LISTED ENTRIES –
##########

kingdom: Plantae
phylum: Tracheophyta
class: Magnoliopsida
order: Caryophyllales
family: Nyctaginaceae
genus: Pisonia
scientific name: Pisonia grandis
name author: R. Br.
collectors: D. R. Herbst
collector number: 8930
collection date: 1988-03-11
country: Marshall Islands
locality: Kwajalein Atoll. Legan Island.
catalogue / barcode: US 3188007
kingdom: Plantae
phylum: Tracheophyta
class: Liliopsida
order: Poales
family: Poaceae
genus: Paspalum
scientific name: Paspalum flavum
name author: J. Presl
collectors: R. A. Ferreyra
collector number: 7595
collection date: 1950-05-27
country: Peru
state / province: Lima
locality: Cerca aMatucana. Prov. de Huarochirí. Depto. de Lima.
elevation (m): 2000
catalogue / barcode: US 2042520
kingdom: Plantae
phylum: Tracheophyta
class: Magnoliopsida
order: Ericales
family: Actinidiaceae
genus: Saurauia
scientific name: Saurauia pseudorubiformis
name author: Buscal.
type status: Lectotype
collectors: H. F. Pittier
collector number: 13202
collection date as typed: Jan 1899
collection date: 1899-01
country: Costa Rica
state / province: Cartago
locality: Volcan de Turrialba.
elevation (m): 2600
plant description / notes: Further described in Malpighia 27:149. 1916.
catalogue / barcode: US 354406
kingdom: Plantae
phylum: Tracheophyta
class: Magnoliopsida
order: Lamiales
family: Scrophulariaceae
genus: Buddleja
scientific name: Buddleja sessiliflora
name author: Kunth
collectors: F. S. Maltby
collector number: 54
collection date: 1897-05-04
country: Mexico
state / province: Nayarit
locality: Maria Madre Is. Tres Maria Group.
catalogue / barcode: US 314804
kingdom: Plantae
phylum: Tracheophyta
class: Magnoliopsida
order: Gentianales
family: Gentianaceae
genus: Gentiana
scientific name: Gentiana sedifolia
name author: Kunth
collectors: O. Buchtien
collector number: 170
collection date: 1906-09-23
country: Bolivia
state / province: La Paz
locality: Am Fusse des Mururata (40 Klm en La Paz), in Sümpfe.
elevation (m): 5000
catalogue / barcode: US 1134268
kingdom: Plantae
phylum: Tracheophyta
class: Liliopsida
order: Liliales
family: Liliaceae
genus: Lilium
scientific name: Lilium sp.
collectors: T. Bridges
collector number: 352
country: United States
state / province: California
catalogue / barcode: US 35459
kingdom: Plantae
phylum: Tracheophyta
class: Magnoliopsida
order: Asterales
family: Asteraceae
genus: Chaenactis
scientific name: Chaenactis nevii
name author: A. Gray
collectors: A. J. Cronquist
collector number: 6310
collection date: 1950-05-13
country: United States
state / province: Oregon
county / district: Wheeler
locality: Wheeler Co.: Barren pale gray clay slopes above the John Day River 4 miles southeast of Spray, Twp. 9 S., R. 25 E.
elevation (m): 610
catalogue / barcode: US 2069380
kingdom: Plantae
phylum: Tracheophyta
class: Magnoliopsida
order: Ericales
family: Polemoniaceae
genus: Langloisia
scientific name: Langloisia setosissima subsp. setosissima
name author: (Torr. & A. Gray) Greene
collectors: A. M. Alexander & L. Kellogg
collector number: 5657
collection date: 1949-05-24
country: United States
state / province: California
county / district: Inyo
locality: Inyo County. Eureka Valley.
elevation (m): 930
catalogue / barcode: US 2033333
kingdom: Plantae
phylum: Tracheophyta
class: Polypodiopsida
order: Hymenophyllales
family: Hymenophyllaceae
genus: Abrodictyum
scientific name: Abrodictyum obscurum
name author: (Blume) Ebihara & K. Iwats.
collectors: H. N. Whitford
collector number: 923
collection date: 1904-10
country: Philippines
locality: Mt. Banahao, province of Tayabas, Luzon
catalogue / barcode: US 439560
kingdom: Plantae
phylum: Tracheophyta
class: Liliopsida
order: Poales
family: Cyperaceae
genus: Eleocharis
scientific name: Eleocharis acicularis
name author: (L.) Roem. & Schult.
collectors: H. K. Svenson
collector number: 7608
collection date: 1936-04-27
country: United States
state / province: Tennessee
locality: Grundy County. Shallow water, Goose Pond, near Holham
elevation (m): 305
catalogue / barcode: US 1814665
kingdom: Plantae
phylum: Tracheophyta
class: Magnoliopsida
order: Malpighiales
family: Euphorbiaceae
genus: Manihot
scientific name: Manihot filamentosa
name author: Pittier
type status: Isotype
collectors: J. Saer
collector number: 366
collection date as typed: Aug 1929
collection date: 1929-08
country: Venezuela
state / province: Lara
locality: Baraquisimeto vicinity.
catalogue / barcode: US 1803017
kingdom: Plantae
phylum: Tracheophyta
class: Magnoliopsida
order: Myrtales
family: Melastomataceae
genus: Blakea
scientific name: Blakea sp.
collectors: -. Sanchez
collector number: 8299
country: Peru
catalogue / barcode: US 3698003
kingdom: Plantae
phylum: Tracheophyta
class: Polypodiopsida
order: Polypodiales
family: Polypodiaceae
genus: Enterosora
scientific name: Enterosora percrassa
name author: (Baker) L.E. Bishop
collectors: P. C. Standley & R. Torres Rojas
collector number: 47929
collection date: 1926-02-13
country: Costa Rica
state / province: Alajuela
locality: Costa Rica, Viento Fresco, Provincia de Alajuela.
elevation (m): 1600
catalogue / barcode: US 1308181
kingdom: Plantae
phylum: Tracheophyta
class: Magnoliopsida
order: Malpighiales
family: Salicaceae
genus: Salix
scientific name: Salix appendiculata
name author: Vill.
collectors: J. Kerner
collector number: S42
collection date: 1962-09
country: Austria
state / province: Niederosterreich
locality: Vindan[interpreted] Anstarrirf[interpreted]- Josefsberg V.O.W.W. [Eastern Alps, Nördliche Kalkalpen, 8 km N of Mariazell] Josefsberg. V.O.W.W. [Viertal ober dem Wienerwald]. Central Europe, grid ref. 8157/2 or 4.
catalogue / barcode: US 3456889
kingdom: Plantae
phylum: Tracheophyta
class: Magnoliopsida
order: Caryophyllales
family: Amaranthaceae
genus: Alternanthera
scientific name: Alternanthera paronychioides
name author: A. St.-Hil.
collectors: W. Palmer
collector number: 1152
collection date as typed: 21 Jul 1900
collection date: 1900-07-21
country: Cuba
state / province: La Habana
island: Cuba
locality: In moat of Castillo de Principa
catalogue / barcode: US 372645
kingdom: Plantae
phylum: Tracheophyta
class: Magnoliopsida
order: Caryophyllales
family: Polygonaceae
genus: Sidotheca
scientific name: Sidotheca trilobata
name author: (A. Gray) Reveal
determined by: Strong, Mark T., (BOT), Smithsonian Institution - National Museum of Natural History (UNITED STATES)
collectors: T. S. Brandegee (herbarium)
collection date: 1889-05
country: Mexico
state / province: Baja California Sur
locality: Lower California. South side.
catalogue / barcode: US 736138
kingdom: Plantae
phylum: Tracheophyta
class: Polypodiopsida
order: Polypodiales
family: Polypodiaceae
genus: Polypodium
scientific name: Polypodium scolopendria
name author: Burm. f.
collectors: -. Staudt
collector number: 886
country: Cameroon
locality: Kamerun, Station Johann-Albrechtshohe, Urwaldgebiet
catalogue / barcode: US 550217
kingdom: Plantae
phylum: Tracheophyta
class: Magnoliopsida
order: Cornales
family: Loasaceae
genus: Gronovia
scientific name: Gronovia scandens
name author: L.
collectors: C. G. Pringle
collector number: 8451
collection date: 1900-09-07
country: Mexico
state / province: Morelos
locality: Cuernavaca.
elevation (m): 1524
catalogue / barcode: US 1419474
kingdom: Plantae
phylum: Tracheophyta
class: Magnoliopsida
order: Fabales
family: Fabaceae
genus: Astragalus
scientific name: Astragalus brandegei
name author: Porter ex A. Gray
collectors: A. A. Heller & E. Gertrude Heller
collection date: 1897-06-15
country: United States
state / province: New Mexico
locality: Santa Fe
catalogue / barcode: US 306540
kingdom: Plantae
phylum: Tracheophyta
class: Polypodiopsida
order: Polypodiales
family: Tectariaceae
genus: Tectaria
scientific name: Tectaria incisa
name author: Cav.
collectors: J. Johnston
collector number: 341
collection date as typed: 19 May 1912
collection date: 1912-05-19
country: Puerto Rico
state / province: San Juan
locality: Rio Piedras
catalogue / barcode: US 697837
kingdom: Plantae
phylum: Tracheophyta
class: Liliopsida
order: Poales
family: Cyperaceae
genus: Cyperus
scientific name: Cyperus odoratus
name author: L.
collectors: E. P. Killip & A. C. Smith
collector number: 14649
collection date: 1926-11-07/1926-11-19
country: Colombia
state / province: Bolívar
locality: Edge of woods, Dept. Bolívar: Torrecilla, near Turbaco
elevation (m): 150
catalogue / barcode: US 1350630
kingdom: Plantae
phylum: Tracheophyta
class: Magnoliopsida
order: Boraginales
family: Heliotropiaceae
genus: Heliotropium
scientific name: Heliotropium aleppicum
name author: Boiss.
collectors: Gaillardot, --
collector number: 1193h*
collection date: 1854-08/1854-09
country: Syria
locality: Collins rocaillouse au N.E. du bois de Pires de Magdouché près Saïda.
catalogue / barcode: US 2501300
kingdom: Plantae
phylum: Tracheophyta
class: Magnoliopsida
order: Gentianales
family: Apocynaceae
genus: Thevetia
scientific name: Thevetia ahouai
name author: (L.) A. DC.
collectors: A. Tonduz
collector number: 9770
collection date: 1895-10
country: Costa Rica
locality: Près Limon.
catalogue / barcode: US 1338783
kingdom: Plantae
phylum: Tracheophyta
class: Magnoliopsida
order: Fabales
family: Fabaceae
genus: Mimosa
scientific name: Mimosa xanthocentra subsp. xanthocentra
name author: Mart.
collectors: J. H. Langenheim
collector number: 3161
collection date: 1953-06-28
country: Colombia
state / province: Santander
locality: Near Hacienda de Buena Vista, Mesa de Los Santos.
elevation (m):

##########

GIVEN TASK – Show each line of the entries above that contains the string "California". Case counts.

COMPLETE ANSWER –
state / province: California
state / province: California
state / province: Baja California Sur
locality: Lower California. South side.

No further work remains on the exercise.